Ce travail explique également qu'il n'existe pas de preuve montrant que la volonté de changer de genre serait plus courante chez les adolescents que dans le reste de la population tout en soulignant "l'augmentation de la fréquence de consultations des adolescents pour traitement ces dernières années".

Le parcours des transitions des mineurs repose notamment sur les traitements hormonaux qui "sont le plus souvent prescrits autour de l'âge de 15 ans", peut-on encore y lire. "Dans ce cas, il s'agit de traitements dont l'impact est en partie irréversible" comme sur la voix. Le consentement de l'adolescent et des deux parents sont toujours requis.

Quant à la chirurgie de réassignation génitale du sexe masculin au sexe féminin, elle ne peut être pas pratiquée avant 18 ans. Il existe cependant le cas de mastectomie, qui correspond à l'ablation de la glande mammaire, et qui peut être pratiquée de façon très rare avant la majorité. Là encore, cette opération ne peut se faire sans l'accord des parents et de l'adolescent.

Moins de 10.000 personnes concernées

On estime aujourd'hui que 8.952 personnes sont suivies par un médecin pour leur transidentité et bénéficient de l'affection longue durée (ALD, d'après des chiffres de la caisse nationale d'assurance maladie). Les mineurs représentent 3,3% des titulaires d'une ALD. Près de 70% des bénéficiaires ont entre 18 et 35 ans.

En mai 2024, les sénateurs ont adopté une proposition de loi visant "à encadrer les pratiques médicales mises en oeuvre dans la prise en charge des mineurs en questionnement de genre". Elle a été déposée par Jacqueline Eustache-Brinio, désormais vice-présidente des LR, et votée à l'unanimité par le groupe LR dont Bruno Retailleau.

Elle cherche à interdire aux professionnels de santé de prescrire aux mineurs, dans le cadre de telles prises en charge, des bloqueurs de puberté, ainsi que des traitements hormonaux tendant à développer les caractéristiques sexuelles secondaires du genre auquel le mineur s'identifie comme le changement de voix ou la pilosité.

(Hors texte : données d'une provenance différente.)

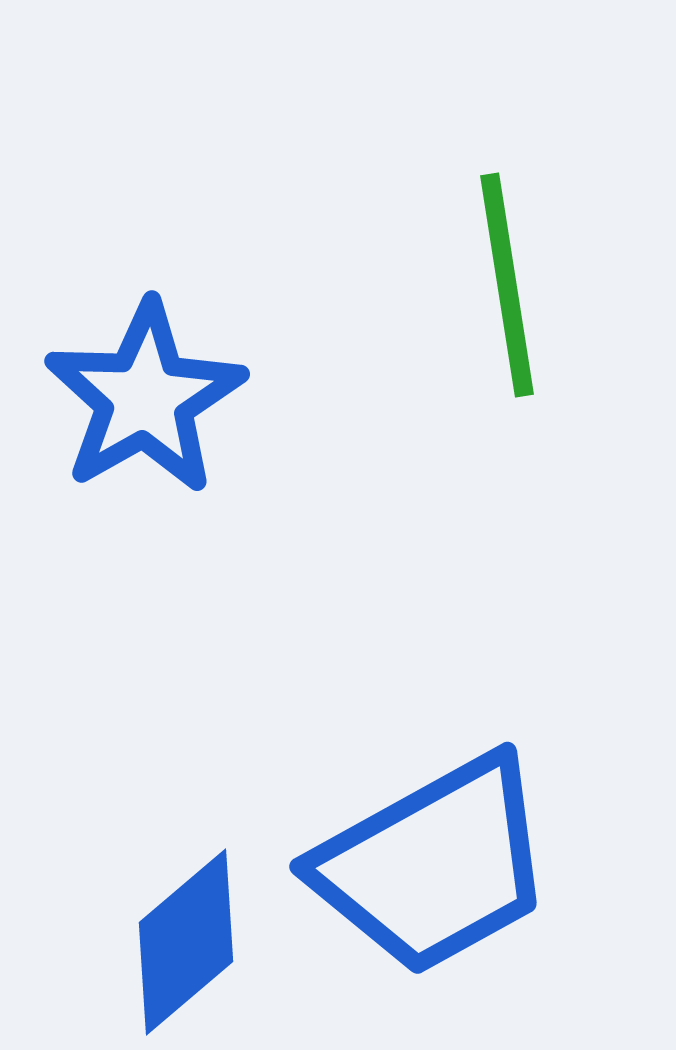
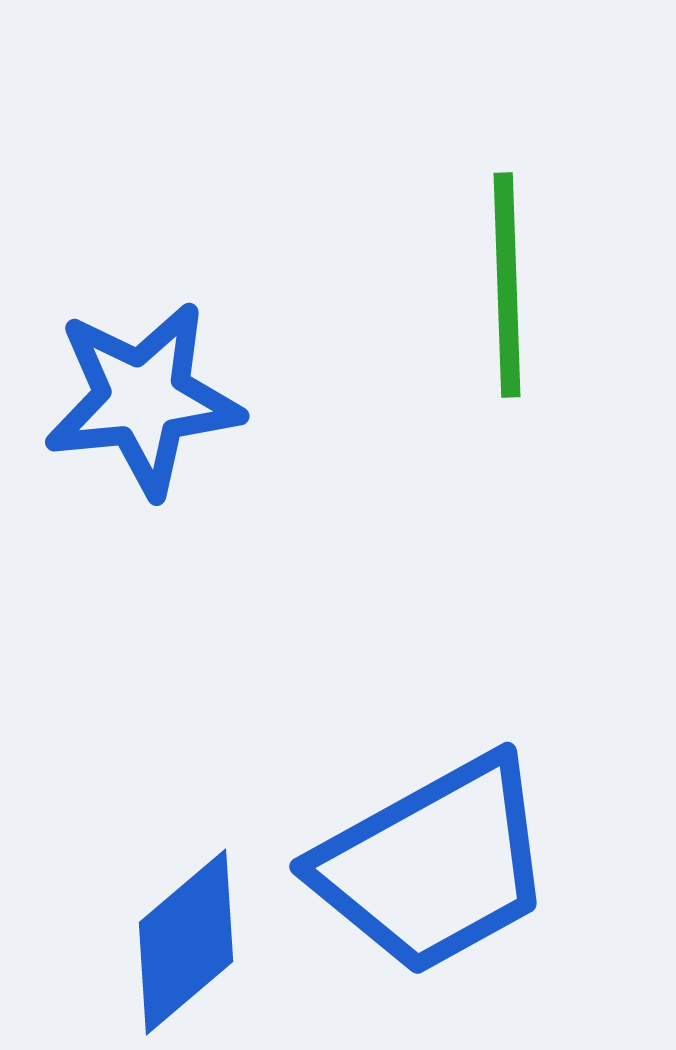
green line: rotated 7 degrees clockwise
blue star: moved 2 px left, 1 px down; rotated 24 degrees clockwise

Elle interdit également la réalisation d'opérations chirurgicales de réassignation sexuelle aux moins de 18 ans, comme c'est déjà le cas pour les opérations génitales.

Les associations LGBT avaient alors regretté un texte d'une "énorme violence", dénonçant un texte qui cherchait à "ramener la transidentité dans le champ de la maladie mentale". Depuis la dissolution à l'été 2024, cette proposition de loi est au point mort.